Firmo’s participation in Pequena África breaks with the individual activism that marks his career. For the first time he is part of a collective effort with recognized black militants. In addition to being an actor and director, Zózimo was the creator of the Centro Afro Carioca de Cinema and the Encontro de Cinema Negro Brasil, África, Caribe e Outras Diasporas, in 2007. The Centro Afro Carioca became one of the world references of “black cinema”, a concept that was still emerging at that time.
The rapprochement between the two is an important political gesture on both sides. Firmo has always wanted to make cinema – in some of his interviews he expresses this desire, in others he says that he thinks like a filmmaker, but that photography gave him more freedom. In 2002, both aged over 60, Firmo and Bulbul were exponents of Afro visual culture in the field of photography and cinematography. Which, looking back, means a lot. Politically, the public debate over admission quotas to higher education for the socially disadvantaged was heated and they were beginning to be implemented in institutions such as the Universidade do Estado do Rio de Janeiro (State University of Rio de Janeiro – Uerj).

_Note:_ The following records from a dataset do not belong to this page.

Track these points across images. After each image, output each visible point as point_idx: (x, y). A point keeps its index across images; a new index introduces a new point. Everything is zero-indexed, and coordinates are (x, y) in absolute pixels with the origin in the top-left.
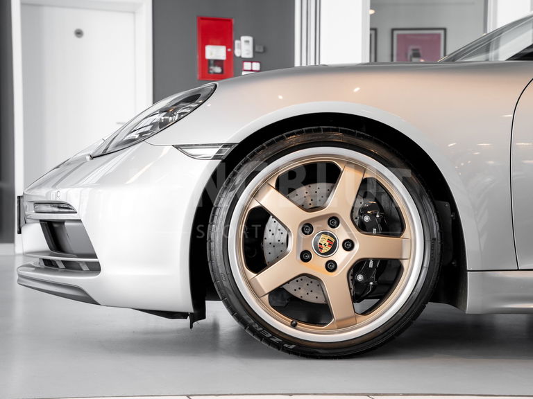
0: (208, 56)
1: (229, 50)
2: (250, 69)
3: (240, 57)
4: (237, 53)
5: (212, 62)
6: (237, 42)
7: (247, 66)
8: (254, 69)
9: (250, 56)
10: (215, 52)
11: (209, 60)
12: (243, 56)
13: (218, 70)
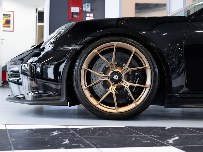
0: (72, 11)
1: (81, 9)
2: (89, 16)
3: (85, 11)
4: (84, 9)
5: (74, 13)
6: (84, 5)
7: (88, 15)
8: (91, 16)
9: (90, 11)
10: (75, 9)
11: (73, 13)
12: (86, 11)
13: (76, 16)
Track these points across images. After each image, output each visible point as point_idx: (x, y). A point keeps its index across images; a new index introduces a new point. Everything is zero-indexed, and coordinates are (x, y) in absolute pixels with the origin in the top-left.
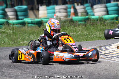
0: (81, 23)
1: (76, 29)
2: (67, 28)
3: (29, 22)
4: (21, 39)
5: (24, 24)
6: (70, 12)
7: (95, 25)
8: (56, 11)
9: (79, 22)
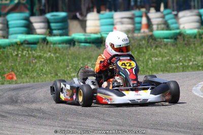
0: (168, 42)
1: (160, 51)
2: (145, 50)
3: (81, 40)
4: (70, 67)
5: (72, 43)
6: (140, 23)
7: (192, 45)
8: (115, 21)
9: (165, 40)
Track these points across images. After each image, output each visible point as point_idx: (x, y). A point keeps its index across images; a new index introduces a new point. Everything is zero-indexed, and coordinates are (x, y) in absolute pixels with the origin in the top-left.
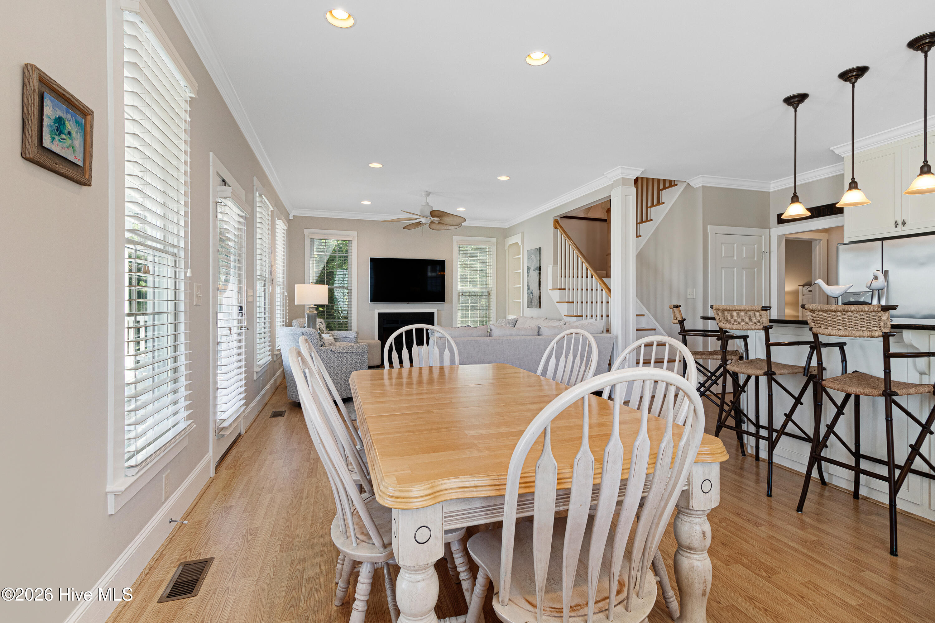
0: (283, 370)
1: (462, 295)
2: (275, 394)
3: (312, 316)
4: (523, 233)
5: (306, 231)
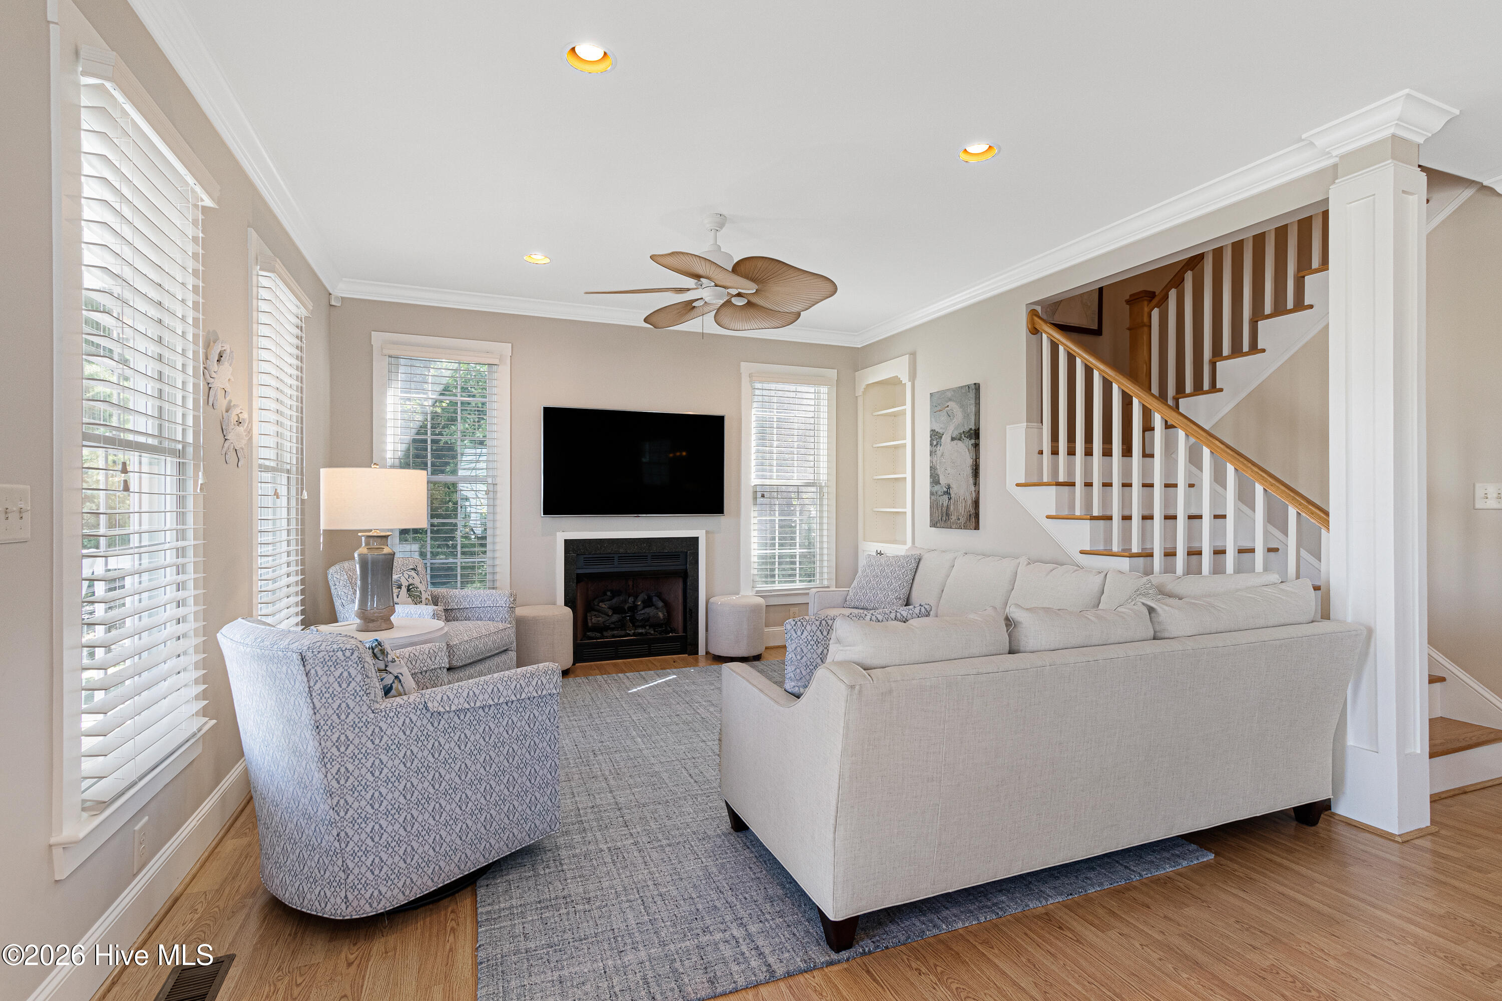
0: (246, 772)
1: (763, 496)
2: (232, 832)
3: (375, 562)
4: (913, 355)
5: (377, 338)
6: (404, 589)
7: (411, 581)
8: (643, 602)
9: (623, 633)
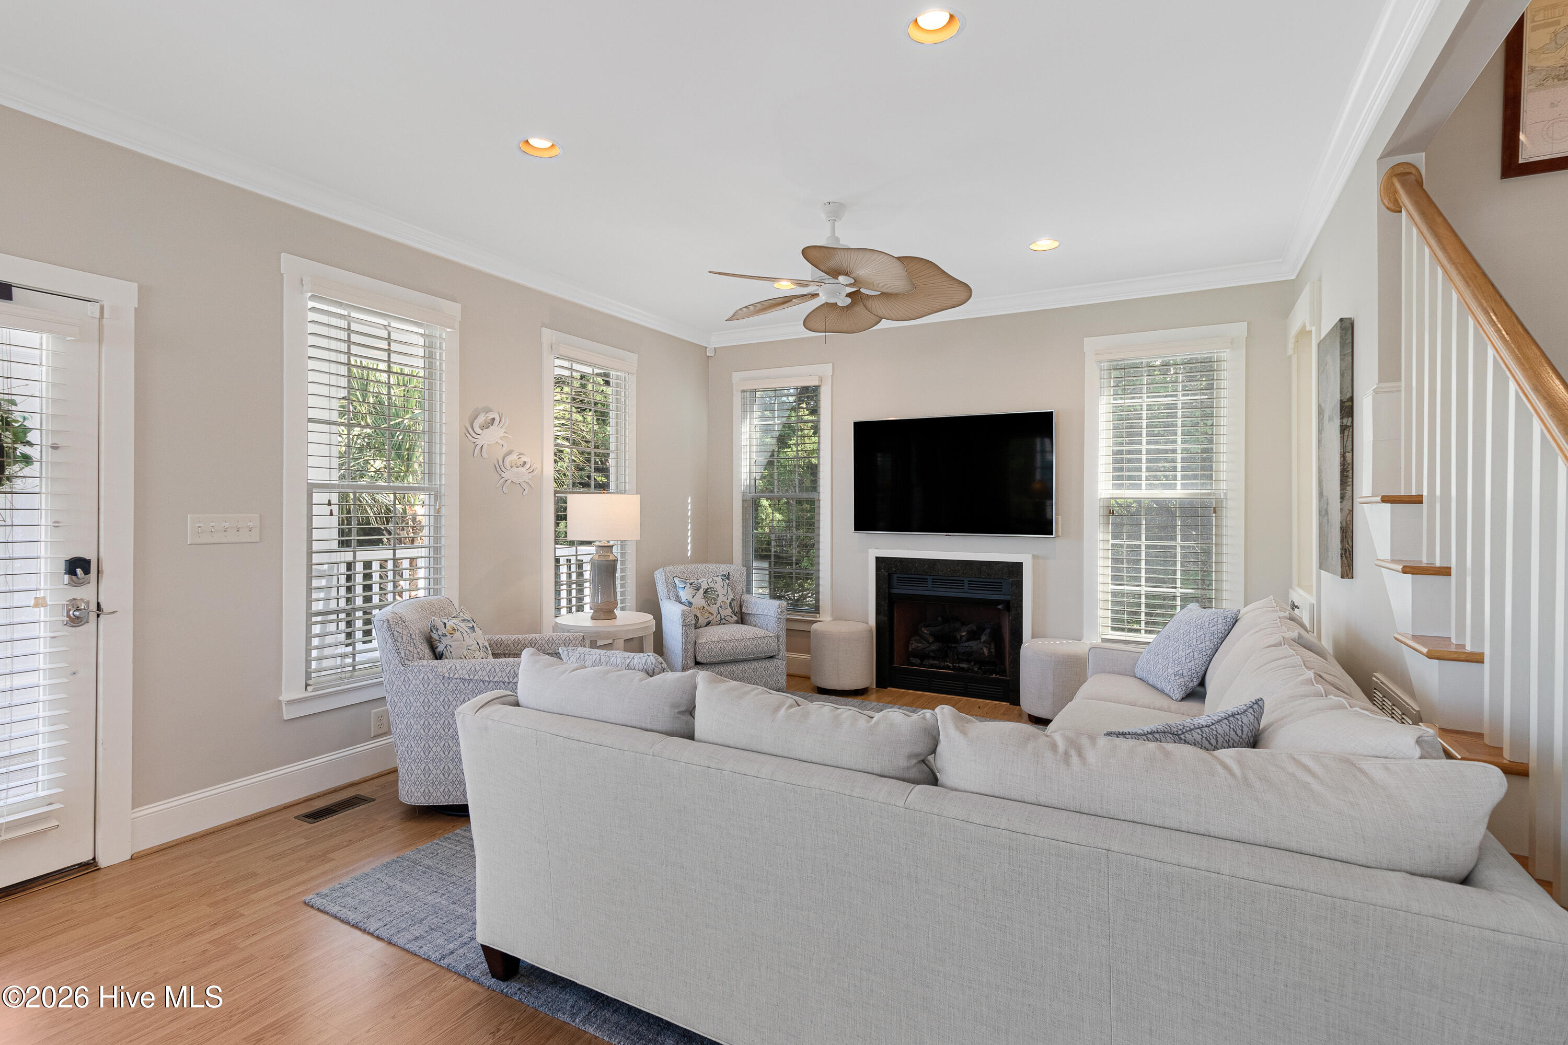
4: (1319, 280)
5: (736, 377)
6: (701, 591)
7: (711, 585)
8: (968, 633)
9: (942, 664)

In this context, returning to “Pequena África” was unique and remarkable. It meant returning to where it all began for most of us when we arrived on this side of the Atlantic. It was politics. In the opening of the film, we hear “Cordeiro de Nanã”. Right after the opening credits, we see an open shot of the facade of the church of Santana, in Praça Onze (Onze Square). Then come close ups of details. Next, facades of houses in a neighborhood in Praça Onze are shown, where Douglas Silva presents Pequena África and appears talking to Tia Jurema, a former resident of the neighborhood. These are the first cinematographic images of Walter Firmo. The framing, the color, the temporality of the film clearly bear his signature.